Rip Torn, the US actor best known for his roles in Men in Black and The Larry Sanders Show, has died aged 88.
A character actor with a seven-decade career, he won an Emmy in 1996 for playing Artie, Sanders’ irascible producer, in Garry Shandling’s sitcom.
His sole Oscar nomination came for 1983 drama Cross Creek.
Will Smith, who appeared with Torn in Men in Black and its first sequel, paid tribute by posting a picture of them together on Instagram.
Fantasy writer Neil Gaiman said the actor had been the inspiration for the Mr Wednesday character in his novel American Gods.
Family Guy creator Seth MacFarlane paid tribute to Torn’s work in The Larry Sanders Show and as Bob Diamond in 1991 comedy Defending Your Life.
Alec Baldwin, who worked with Torn on TV comedy 30 Rock, said he was “a deeply committed, phenomenal actor” and a “wonderful madman”.
Born Elmore Rual Torn Jr. in Texas in 1931, Torn moved to New York in the 1950s to study at the legendary Actors Studio in New York.
He earned a Tony nomination for 1960 for playing the menacing Tom Finley Jr. in Tennessee Williams’ Sweet Bird of Youth, a role he reprised in the 1962 film version.
His other films included King of Kings, The Cincinnati Kid and The Man Who Fell to Earth, in which he starred alongside David Bowie.
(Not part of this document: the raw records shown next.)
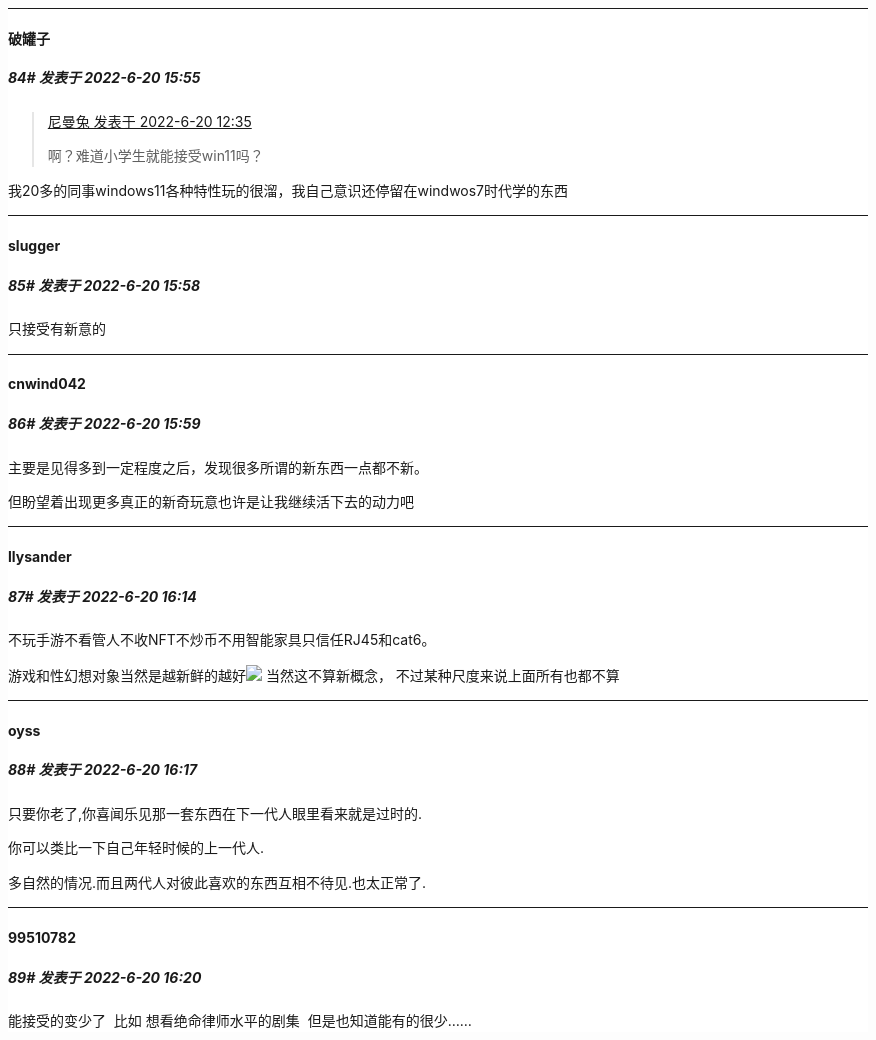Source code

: *****

####  破罐子  
##### 84#       发表于 2022-6-20 15:55

<blockquote><a href="httphttps://bbs.saraba1st.com/2b/forum.php?mod=redirect&amp;goto=findpost&amp;pid=56338476&amp;ptid=2076843" target="_blank">尼曼兔 发表于 2022-6-20 12:35</a>

啊？难道小学生就能接受win11吗？</blockquote>
我20多的同事windows11各种特性玩的很溜，我自己意识还停留在windwos7时代学的东西

*****

####  slugger  
##### 85#       发表于 2022-6-20 15:58

只接受有新意的        

*****

####  cnwind042  
##### 86#       发表于 2022-6-20 15:59

主要是见得多到一定程度之后，发现很多所谓的新东西一点都不新。

但盼望着出现更多真正的新奇玩意也许是让我继续活下去的动力吧



*****

####  llysander  
##### 87#       发表于 2022-6-20 16:14

不玩手游不看管人不收NFT不炒币不用智能家具只信任RJ45和cat6。

游戏和性幻想对象当然是越新鲜的越好<img src="https://static.saraba1st.com/image/smiley/face2017/049.png" referrerpolicy="no-referrer"> 当然这不算新概念， 不过某种尺度来说上面所有也都不算

*****

####  oyss  
##### 88#       发表于 2022-6-20 16:17

只要你老了,你喜闻乐见那一套东西在下一代人眼里看来就是过时的.

你可以类比一下自己年轻时候的上一代人.

多自然的情况.而且两代人对彼此喜欢的东西互相不待见.也太正常了.

*****

####  99510782  
##### 89#       发表于 2022-6-20 16:20

能接受的变少了  比如 想看绝命律师水平的剧集  但是也知道能有的很少……
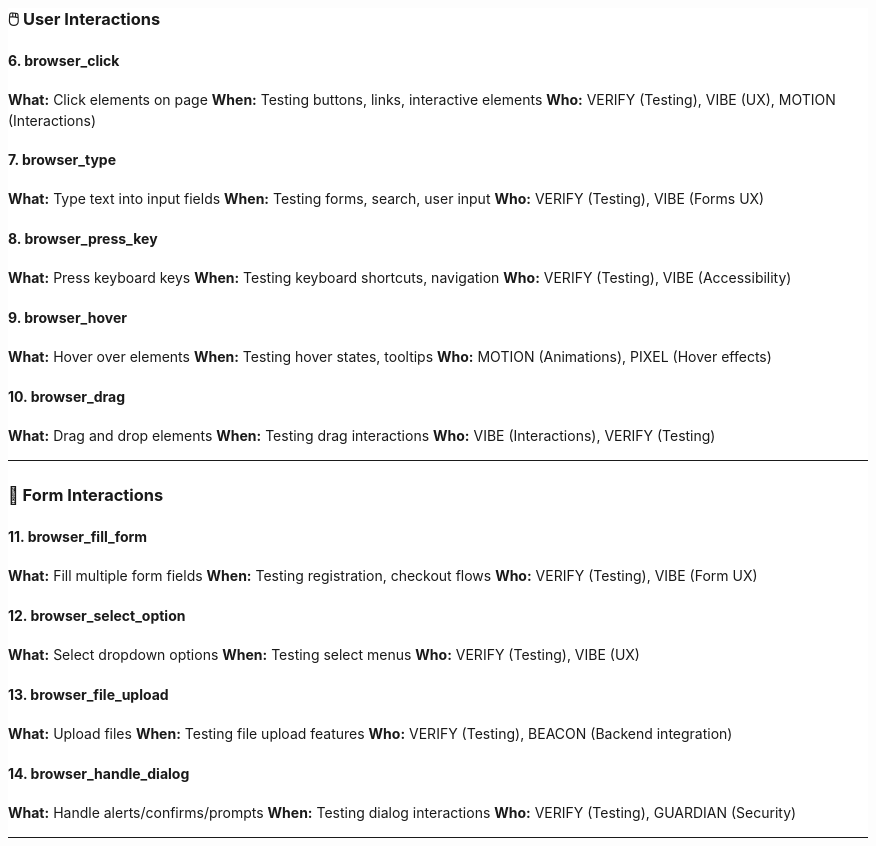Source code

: 
### 🖱️ User Interactions

#### 6. **browser_click**
**What:** Click elements on page
**When:** Testing buttons, links, interactive elements
**Who:** VERIFY (Testing), VIBE (UX), MOTION (Interactions)

#### 7. **browser_type**
**What:** Type text into input fields
**When:** Testing forms, search, user input
**Who:** VERIFY (Testing), VIBE (Forms UX)

#### 8. **browser_press_key**
**What:** Press keyboard keys
**When:** Testing keyboard shortcuts, navigation
**Who:** VERIFY (Testing), VIBE (Accessibility)

#### 9. **browser_hover**
**What:** Hover over elements
**When:** Testing hover states, tooltips
**Who:** MOTION (Animations), PIXEL (Hover effects)

#### 10. **browser_drag**
**What:** Drag and drop elements
**When:** Testing drag interactions
**Who:** VIBE (Interactions), VERIFY (Testing)

---

### 📝 Form Interactions

#### 11. **browser_fill_form**
**What:** Fill multiple form fields
**When:** Testing registration, checkout flows
**Who:** VERIFY (Testing), VIBE (Form UX)

#### 12. **browser_select_option**
**What:** Select dropdown options
**When:** Testing select menus
**Who:** VERIFY (Testing), VIBE (UX)

#### 13. **browser_file_upload**
**What:** Upload files
**When:** Testing file upload features
**Who:** VERIFY (Testing), BEACON (Backend integration)

#### 14. **browser_handle_dialog**
**What:** Handle alerts/confirms/prompts
**When:** Testing dialog interactions
**Who:** VERIFY (Testing), GUARDIAN (Security)

---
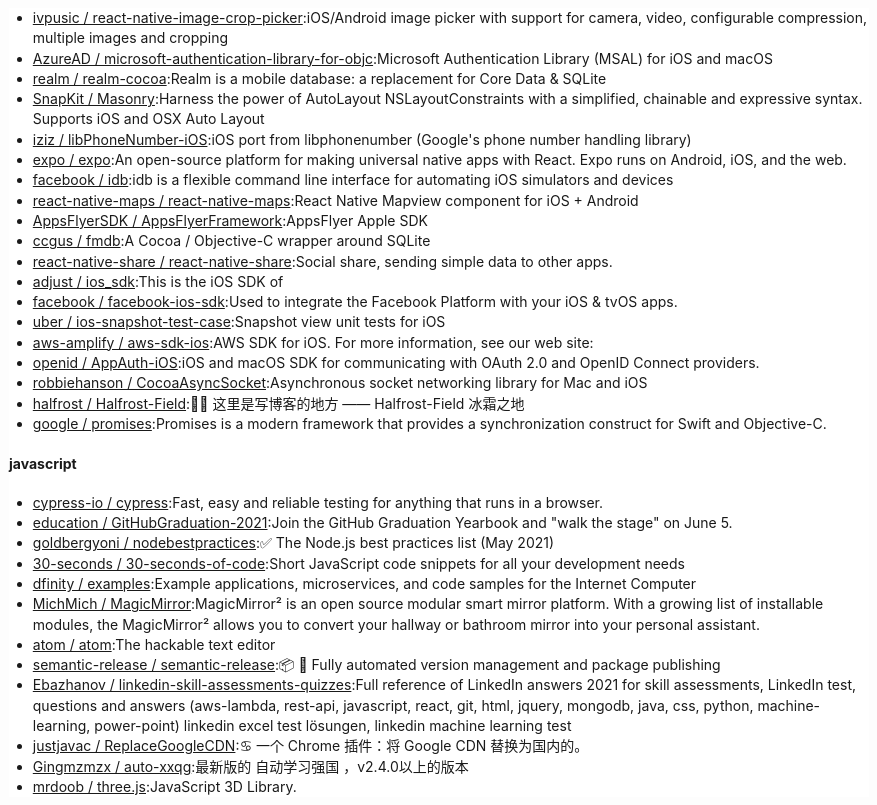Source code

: * [ivpusic / react-native-image-crop-picker](https://github.com/ivpusic/react-native-image-crop-picker):iOS/Android image picker with support for camera, video, configurable compression, multiple images and cropping
* [AzureAD / microsoft-authentication-library-for-objc](https://github.com/AzureAD/microsoft-authentication-library-for-objc):Microsoft Authentication Library (MSAL) for iOS and macOS
* [realm / realm-cocoa](https://github.com/realm/realm-cocoa):Realm is a mobile database: a replacement for Core Data & SQLite
* [SnapKit / Masonry](https://github.com/SnapKit/Masonry):Harness the power of AutoLayout NSLayoutConstraints with a simplified, chainable and expressive syntax. Supports iOS and OSX Auto Layout
* [iziz / libPhoneNumber-iOS](https://github.com/iziz/libPhoneNumber-iOS):iOS port from libphonenumber (Google's phone number handling library)
* [expo / expo](https://github.com/expo/expo):An open-source platform for making universal native apps with React. Expo runs on Android, iOS, and the web.
* [facebook / idb](https://github.com/facebook/idb):idb is a flexible command line interface for automating iOS simulators and devices
* [react-native-maps / react-native-maps](https://github.com/react-native-maps/react-native-maps):React Native Mapview component for iOS + Android
* [AppsFlyerSDK / AppsFlyerFramework](https://github.com/AppsFlyerSDK/AppsFlyerFramework):AppsFlyer Apple SDK
* [ccgus / fmdb](https://github.com/ccgus/fmdb):A Cocoa / Objective-C wrapper around SQLite
* [react-native-share / react-native-share](https://github.com/react-native-share/react-native-share):Social share, sending simple data to other apps.
* [adjust / ios_sdk](https://github.com/adjust/ios_sdk):This is the iOS SDK of
* [facebook / facebook-ios-sdk](https://github.com/facebook/facebook-ios-sdk):Used to integrate the Facebook Platform with your iOS & tvOS apps.
* [uber / ios-snapshot-test-case](https://github.com/uber/ios-snapshot-test-case):Snapshot view unit tests for iOS
* [aws-amplify / aws-sdk-ios](https://github.com/aws-amplify/aws-sdk-ios):AWS SDK for iOS. For more information, see our web site:
* [openid / AppAuth-iOS](https://github.com/openid/AppAuth-iOS):iOS and macOS SDK for communicating with OAuth 2.0 and OpenID Connect providers.
* [robbiehanson / CocoaAsyncSocket](https://github.com/robbiehanson/CocoaAsyncSocket):Asynchronous socket networking library for Mac and iOS
* [halfrost / Halfrost-Field](https://github.com/halfrost/Halfrost-Field):✍🏻 这里是写博客的地方 —— Halfrost-Field 冰霜之地
* [google / promises](https://github.com/google/promises):Promises is a modern framework that provides a synchronization construct for Swift and Objective-C.

#### javascript
* [cypress-io / cypress](https://github.com/cypress-io/cypress):Fast, easy and reliable testing for anything that runs in a browser.
* [education / GitHubGraduation-2021](https://github.com/education/GitHubGraduation-2021):Join the GitHub Graduation Yearbook and "walk the stage" on June 5.
* [goldbergyoni / nodebestpractices](https://github.com/goldbergyoni/nodebestpractices):✅ The Node.js best practices list (May 2021)
* [30-seconds / 30-seconds-of-code](https://github.com/30-seconds/30-seconds-of-code):Short JavaScript code snippets for all your development needs
* [dfinity / examples](https://github.com/dfinity/examples):Example applications, microservices, and code samples for the Internet Computer
* [MichMich / MagicMirror](https://github.com/MichMich/MagicMirror):MagicMirror² is an open source modular smart mirror platform. With a growing list of installable modules, the MagicMirror² allows you to convert your hallway or bathroom mirror into your personal assistant.
* [atom / atom](https://github.com/atom/atom):The hackable text editor
* [semantic-release / semantic-release](https://github.com/semantic-release/semantic-release):📦 🚀 Fully automated version management and package publishing
* [Ebazhanov / linkedin-skill-assessments-quizzes](https://github.com/Ebazhanov/linkedin-skill-assessments-quizzes):Full reference of LinkedIn answers 2021 for skill assessments, LinkedIn test, questions and answers (aws-lambda, rest-api, javascript, react, git, html, jquery, mongodb, java, css, python, machine-learning, power-point) linkedin excel test lösungen, linkedin machine learning test
* [justjavac / ReplaceGoogleCDN](https://github.com/justjavac/ReplaceGoogleCDN):♋ 一个 Chrome 插件：将 Google CDN 替换为国内的。
* [Gingmzmzx / auto-xxqg](https://github.com/Gingmzmzx/auto-xxqg):最新版的 自动学习强国 ，v2.4.0以上的版本
* [mrdoob / three.js](https://github.com/mrdoob/three.js):JavaScript 3D Library.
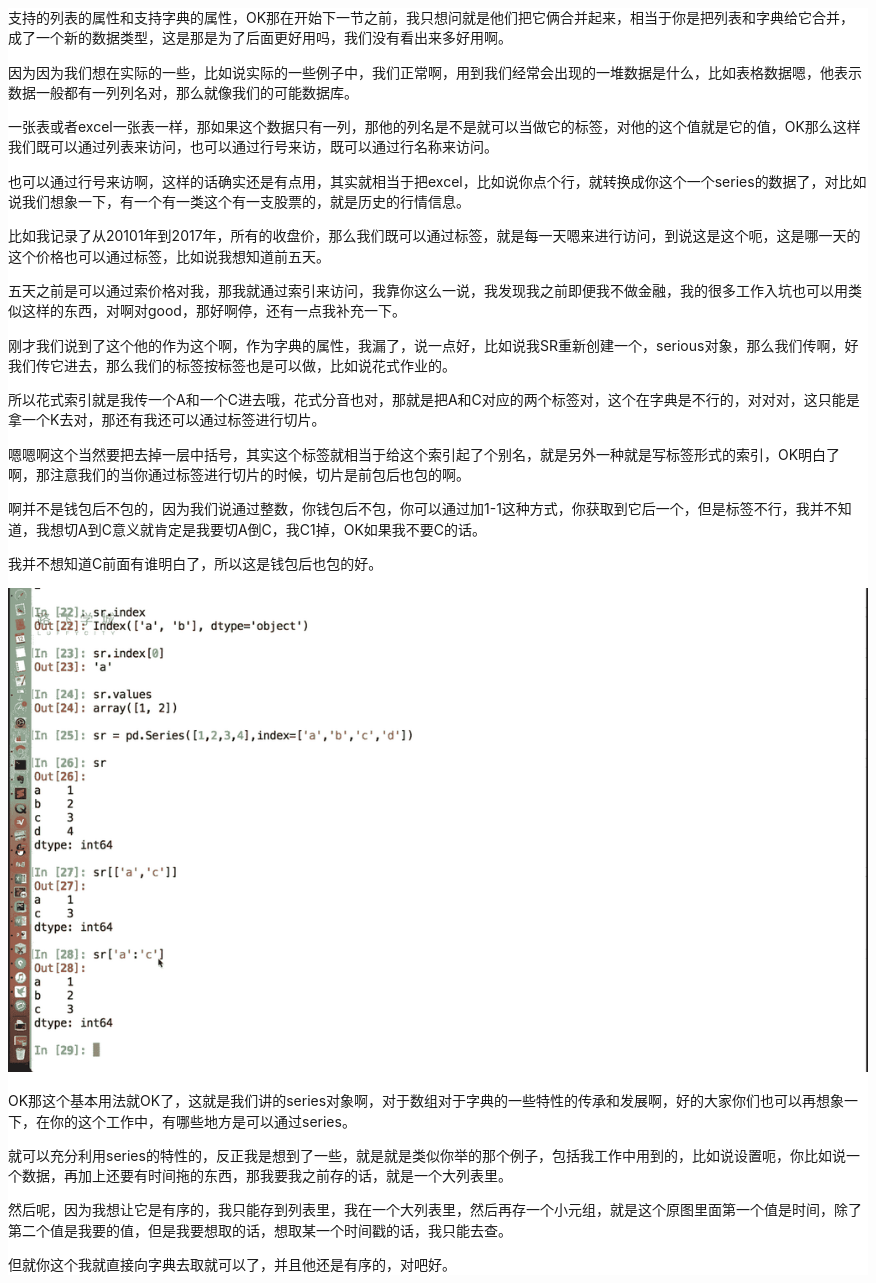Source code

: 支持的列表的属性和支持字典的属性，OK那在开始下一节之前，我只想问就是他们把它俩合并起来，相当于你是把列表和字典给它合并，成了一个新的数据类型，这是那是为了后面更好用吗，我们没有看出来多好用啊。

因为因为我们想在实际的一些，比如说实际的一些例子中，我们正常啊，用到我们经常会出现的一堆数据是什么，比如表格数据嗯，他表示数据一般都有一列列名对，那么就像我们的可能数据库。

一张表或者excel一张表一样，那如果这个数据只有一列，那他的列名是不是就可以当做它的标签，对他的这个值就是它的值，OK那么这样我们既可以通过列表来访问，也可以通过行号来访，既可以通过行名称来访问。

也可以通过行号来访啊，这样的话确实还是有点用，其实就相当于把excel，比如说你点个行，就转换成你这个一个series的数据了，对比如说我们想象一下，有一个有一类这个有一支股票的，就是历史的行情信息。

比如我记录了从20101年到2017年，所有的收盘价，那么我们既可以通过标签，就是每一天嗯来进行访问，到说这是这个呃，这是哪一天的这个价格也可以通过标签，比如说我想知道前五天。

五天之前是可以通过索价格对我，那我就通过索引来访问，我靠你这么一说，我发现我之前即便我不做金融，我的很多工作入坑也可以用类似这样的东西，对啊对good，那好啊停，还有一点我补充一下。

刚才我们说到了这个他的作为这个啊，作为字典的属性，我漏了，说一点好，比如说我SR重新创建一个，serious对象，那么我们传啊，好我们传它进去，那么我们的标签按标签也是可以做，比如说花式作业的。

所以花式索引就是我传一个A和一个C进去哦，花式分音也对，那就是把A和C对应的两个标签对，这个在字典是不行的，对对对，这只能是拿一个K去对，那还有我还可以通过标签进行切片。

嗯嗯啊这个当然要把去掉一层中括号，其实这个标签就相当于给这个索引起了个别名，就是另外一种就是写标签形式的索引，OK明白了啊，那注意我们的当你通过标签进行切片的时候，切片是前包后也包的啊。

啊并不是钱包后不包的，因为我们说通过整数，你钱包后不包，你可以通过加1-1这种方式，你获取到它后一个，但是标签不行，我并不知道，我想切A到C意义就肯定是我要切A倒C，我C1掉，OK如果我不要C的话。

我并不想知道C前面有谁明白了，所以这是钱包后也包的好。

![](img/7ba47046890debfbf3070ae2d2daed5a_21.png)

OK那这个基本用法就OK了，这就是我们讲的series对象啊，对于数组对于字典的一些特性的传承和发展啊，好的大家你们也可以再想象一下，在你的这个工作中，有哪些地方是可以通过series。

就可以充分利用series的特性的，反正我是想到了一些，就是就是类似你举的那个例子，包括我工作中用到的，比如说设置呃，你比如说一个数据，再加上还要有时间拖的东西，那我要我之前存的话，就是一个大列表里。

然后呢，因为我想让它是有序的，我只能存到列表里，我在一个大列表里，然后再存一个小元组，就是这个原图里面第一个值是时间，除了第二个值是我要的值，但是我要想取的话，想取某一个时间戳的话，我只能去查。

但就你这个我就直接向字典去取就可以了，并且他还是有序的，对吧好。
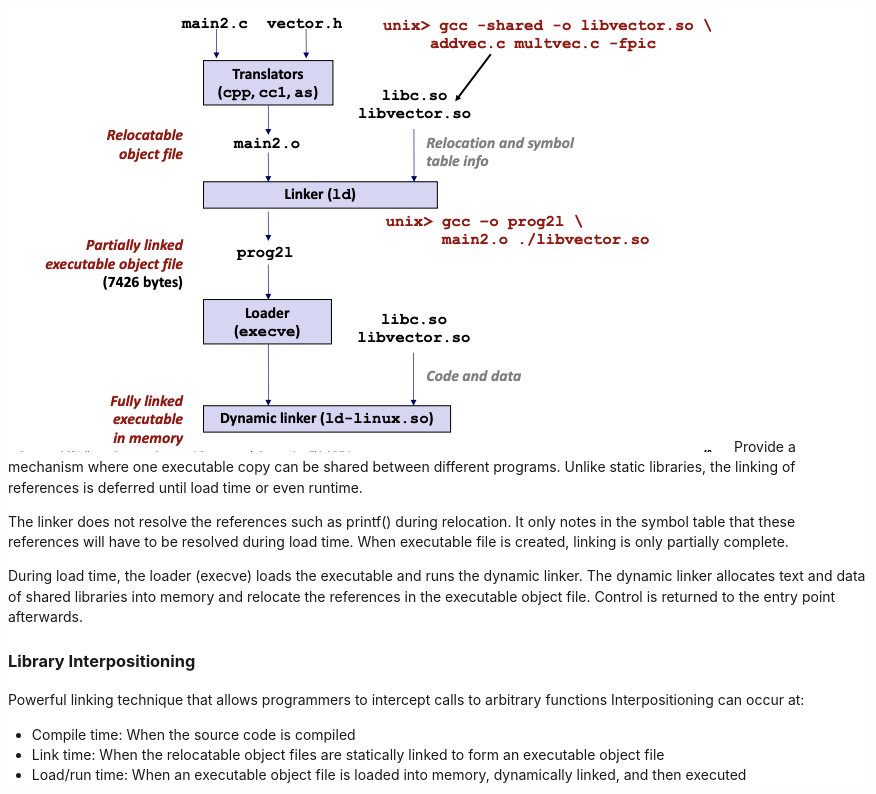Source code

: ![Alt text](./images/image49.png)
Provide a mechanism where one executable copy can be shared between different programs. Unlike static libraries, the linking of references is deferred until load time or even runtime.

The linker does not resolve the references such as printf() during relocation. It only notes in the symbol table that these references will have to be resolved during load time. When executable file is created, linking is only partially complete.

During load time, the loader (execve) loads the executable and runs the dynamic linker. The dynamic linker allocates text and data of shared libraries into memory and relocate the references in the executable object file. Control is returned to the entry point afterwards.

### Library Interpositioning
Powerful linking technique that allows programmers to intercept calls to arbitrary functions
Interpositioning can occur at:
- Compile time: When the source code is compiled
- Link time: When the relocatable object files are statically linked to form an executable object file
- Load/run time: When an executable object file is loaded into memory, dynamically linked, and then executed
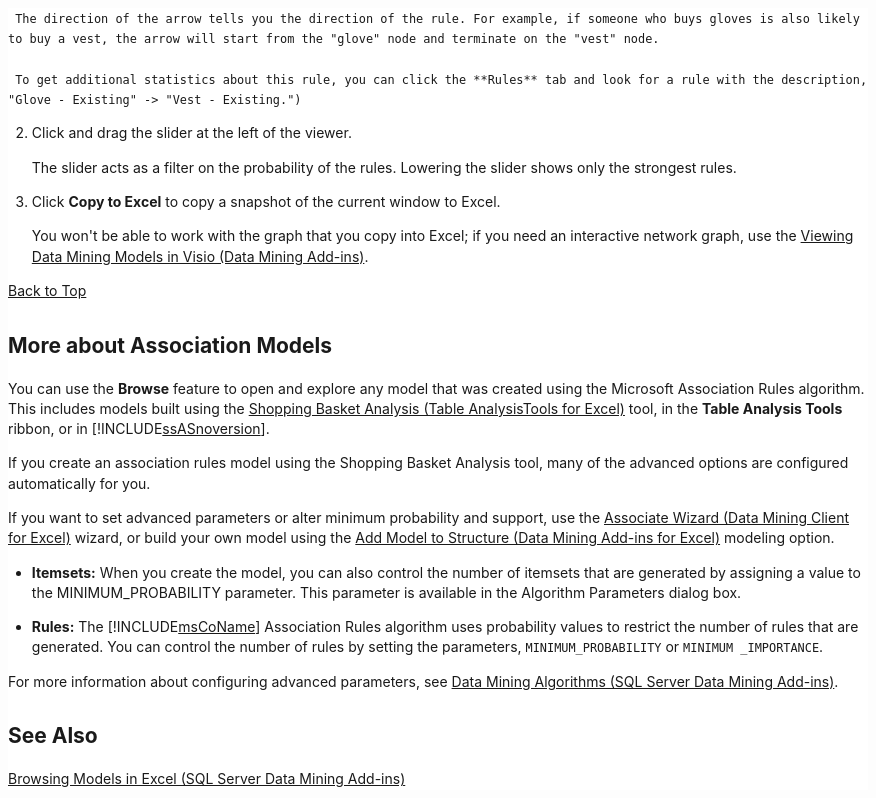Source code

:      The direction of the arrow tells you the direction of the rule. For example, if someone who buys gloves is also likely to buy a vest, the arrow will start from the "glove" node and terminate on the "vest" node.  
  
     To get additional statistics about this rule, you can click the **Rules** tab and look for a rule with the description, "Glove - Existing" -> "Vest - Existing.")  
  
2.  Click and drag the slider at the left of the viewer.  
  
     The slider acts as a filter on the probability of the rules. Lowering the slider shows only the strongest rules.  
  
3.  Click **Copy to Excel** to copy a snapshot of the current window to Excel.  
  
     You won't be able to work with the graph that you copy into Excel; if you need an interactive network graph, use the [Viewing Data Mining Models in Visio &#40;Data Mining Add-ins&#41;](viewing-data-mining-models-in-visio-data-mining-add-ins.md).  
  
 [Back to Top](#BKMK_ViewerTabs)  
  
## More about Association Models  
 You can use the **Browse** feature to open and explore any model that was created using the Microsoft Association Rules algorithm. This includes models built using the [Shopping Basket Analysis &#40;Table AnalysisTools for Excel&#41;](shopping-basket-analysis-table-analysistools-for-excel.md) tool, in the **Table Analysis Tools** ribbon, or in [!INCLUDE[ssASnoversion](../includes/ssasnoversion-md.md)].  
  
 If you create an association rules model using the Shopping Basket Analysis tool, many of the advanced options are configured automatically for you.  
  
 If you want to set advanced parameters or alter minimum probability and support, use the [Associate Wizard &#40;Data Mining Client for Excel&#41;](associate-wizard-data-mining-client-for-excel.md) wizard, or build your own model using the [Add Model to Structure &#40;Data Mining Add-ins for Excel&#41;](add-model-to-structure-data-mining-add-ins-for-excel.md) modeling option.  
  
-   **Itemsets:** When you create the model, you can also control the number of itemsets that are generated by assigning a value to the MINIMUM_PROBABILITY parameter. This parameter is available in the Algorithm Parameters dialog box.  
  
-   **Rules:** The [!INCLUDE[msCoName](../includes/msconame-md.md)] Association Rules algorithm uses probability values to restrict the number of rules that are generated. You can control the number of rules by setting the parameters, `MINIMUM_PROBABILITY` or `MINIMUM _IMPORTANCE`.  
  
 For more information about configuring advanced parameters, see [Data Mining Algorithms &#40;SQL Server Data Mining Add-ins&#41;](data-mining-algorithms-sql-server-data-mining-add-ins.md).  
  
## See Also  
 [Browsing Models in Excel &#40;SQL Server Data Mining Add-ins&#41;](browsing-models-in-excel-sql-server-data-mining-add-ins.md)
He went on to play Zed in the first two Men in Black films and Patches O’Houlihan in Dodgeball: A True Underdog Story.
“If you can dodge a wrench, you can dodge a ball!” his character memorably growled in that 2004 comedy.
Yet he was also known for his volatile nature and some colourful altercations that saw him labelled a hellraiser.
A disagreement with Dennis Hopper in 1967 led to him losing the role Jack Nicholson eventually played in counterculture classic Easy Rider.
I met Rip Torn once, in 1990, on a movie location in NC. "You write science fiction?" he said, teeth in a scary grin. "I was in BEASTMASTER." Then he shook my hand and I ceased to exist for him. That was the start of Mr Wednesday in American Gods. RIP Rip.https://t.co/Fp7fVKtrDp
— Neil Gaiman (@neilhimself) July 10, 2019
In the 1970 film Maidstone, meanwhile, he attacked his friend Norman Mailer with a hammer while the cameras were rolling.
In 2010, he admitted drunkenly breaking into a bank in Connecticut while carrying a loaded gun.
Torn is survived by his third wife, actress Amy Wright, with whom he had two children.
He was previously married to the actress Geraldine Page, with whom he had three children, and Ann Wedgeworth, with whom he also had a child.